The Everyday Girl Guide to: Relationship (Priorities, Pt 2)

April 14, 2012

Previous posts in this series:

http://wp.me/p2cUhM-f

In my last post, I talked about how my priorities in relationships got all out of whack in my intense desire to have kids.

I have four kids.  They are still the sunshine in my life.  Right now, though, I don’t get to be their mom.

I never did anything terrible.  I had some anger issues for about a year.  I did a self-help counseling book and learned to direct my anger appropriately.  I was sometimes a little too persnickity about my angels being perfect.

But I was a good mom.

Until the day my husband told me to get out of our house.

Now, on his side of the ledger, I was having an emotional affair online.  I flat-out told him I was no longer interested in saving our marriage.

On my side, he hadn’t been involved in our marriage for at least eight years.  Date nights that I planned were fine, but as soon as we got back to the house, he checked out.  We spent evenings sitting side-by-side without talking.  If I called him at work (and I tried very hard to not call often), I was a nuisance.

On his side, I made vows.

On my side, he’d already broken our vows and I had chosen to forgive him.

Equally shared fault, really, in the demise of our marriage.  I should’ve just filed for divorced, but I had this crazy idea that my kids needed both parents together more than I needed out of my marriage.  I was trying to stick it out, even as I learned to dislike the man I’d married.

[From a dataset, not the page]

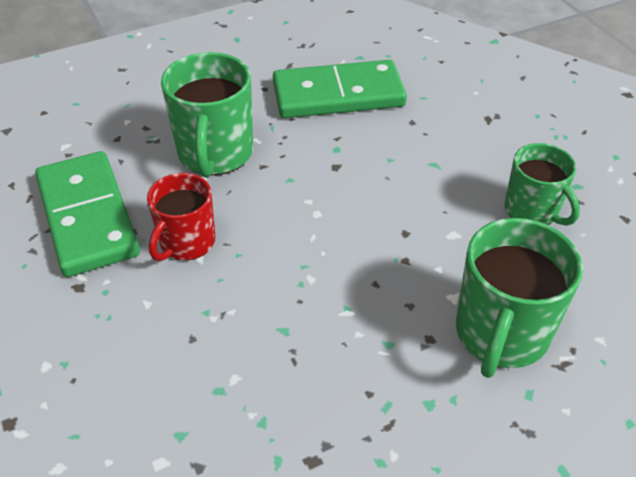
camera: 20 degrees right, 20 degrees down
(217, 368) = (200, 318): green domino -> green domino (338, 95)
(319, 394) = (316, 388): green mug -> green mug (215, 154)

When he told me to get out of the house, though, he reinforced it with a threat.  He wasn’t even living at home during the week, as his job required him to live 3 1/2 hours north.  He had already been engaged in low-key emotional abuse for about five months.

I started packing for me and the kids.

Then he dropped the bombshell.  If I took the kids, first he threatened me with kidnapping charges.  I was scared (and naive), but still kept packing.

Then he told me he wouldn’t support me if I took the kids.

That one stopped me in my tracks.  All I wanted was for my kids to be happy.  They were my priority, after all.  There was no way an unemployed woman who hadn’t held a full-time job in nine years could support four kids right out of the gate.

I was stupid.

I agreed to leave without the kids, but made him sign a note that said that I was only going to set up a home for my kids and intended to come back for them.  Then, in the worst decision of my life, I left.

And my relationships got even more skewed.